§ **Your goal**
All that should come back is the lines of the data below from the one containing "subsidiary of the Company;" to the one containing "the SFH Restructuring;", inclusive, exactly as they stand.

§ **Data listing**
----

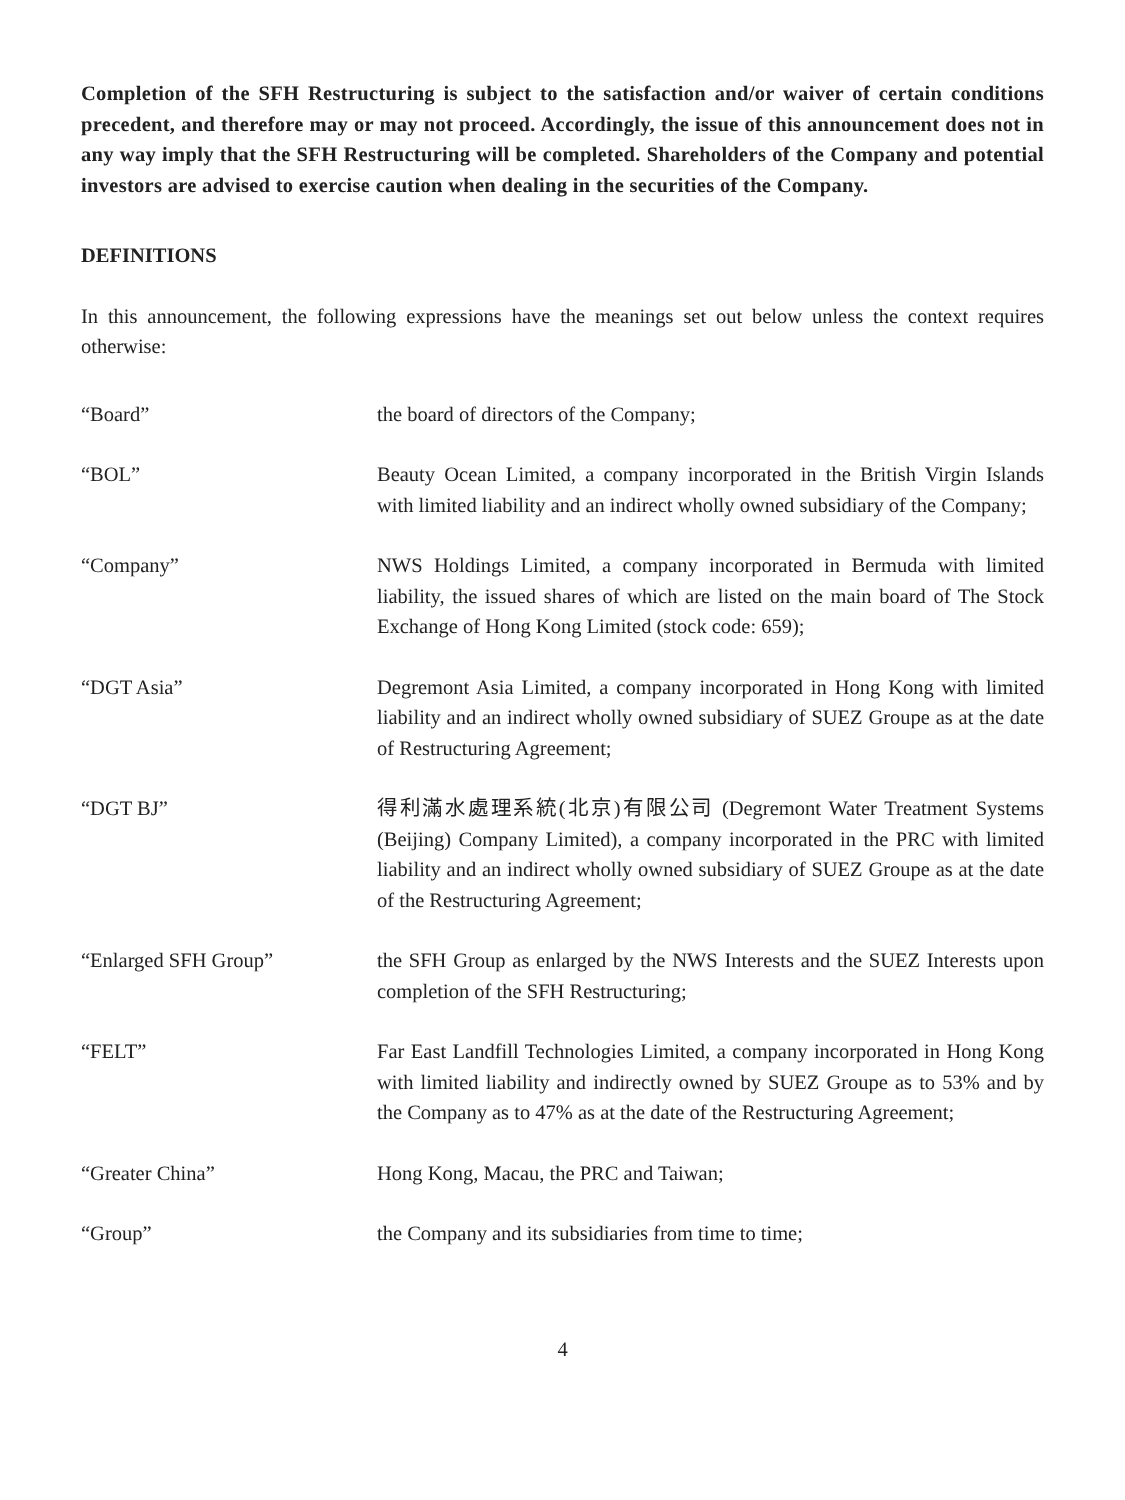Completion of the SFH Restructuring is subject to the satisfaction and/or waiver of certain conditions precedent, and therefore may or may not proceed. Accordingly, the issue of this announcement does not in any way imply that the SFH Restructuring will be completed. Shareholders of the Company and potential investors are advised to exercise caution when dealing in the securities of the Company.
DEFINITIONS
In this announcement, the following expressions have the meanings set out below unless the context requires otherwise:
“Board” the board of directors of the Company;
“BOL” Beauty Ocean Limited, a company incorporated in the British Virgin Islands with limited liability and an indirect wholly owned subsidiary of the Company;
“Company” NWS Holdings Limited, a company incorporated in Bermuda with limited liability, the issued shares of which are listed on the main board of The Stock Exchange of Hong Kong Limited (stock code: 659);
“DGT Asia” Degremont Asia Limited, a company incorporated in Hong Kong with limited liability and an indirect wholly owned subsidiary of SUEZ Groupe as at the date of Restructuring Agreement;
“DGT BJ” 得利滿水處理系統(北京)有限公司 (Degremont Water Treatment Systems (Beijing) Company Limited), a company incorporated in the PRC with limited liability and an indirect wholly owned subsidiary of SUEZ Groupe as at the date of the Restructuring Agreement;
“Enlarged SFH Group” the SFH Group as enlarged by the NWS Interests and the SUEZ Interests upon completion of the SFH Restructuring;
“FELT” Far East Landfill Technologies Limited, a company incorporated in Hong Kong with limited liability and indirectly owned by SUEZ Groupe as to 53% and by the Company as to 47% as at the date of the Restructuring Agreement;
“Greater China” Hong Kong, Macau, the PRC and Taiwan;
“Group” the Company and its subsidiaries from time to time;
4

----

§ **Solution to this task**
“BOL” Beauty Ocean Limited, a company incorporated in the British Virgin Islands with limited liability and an indirect wholly owned subsidiary of the Company;
“Company” NWS Holdings Limited, a company incorporated in Bermuda with limited liability, the issued shares of which are listed on the main board of The Stock Exchange of Hong Kong Limited (stock code: 659);
“DGT Asia” Degremont Asia Limited, a company incorporated in Hong Kong with limited liability and an indirect wholly owned subsidiary of SUEZ Groupe as at the date of Restructuring Agreement;
“DGT BJ” 得利滿水處理系統(北京)有限公司 (Degremont Water Treatment Systems (Beijing) Company Limited), a company incorporated in the PRC with limited liability and an indirect wholly owned subsidiary of SUEZ Groupe as at the date of the Restructuring Agreement;
“Enlarged SFH Group” the SFH Group as enlarged by the NWS Interests and the SUEZ Interests upon completion of the SFH Restructuring;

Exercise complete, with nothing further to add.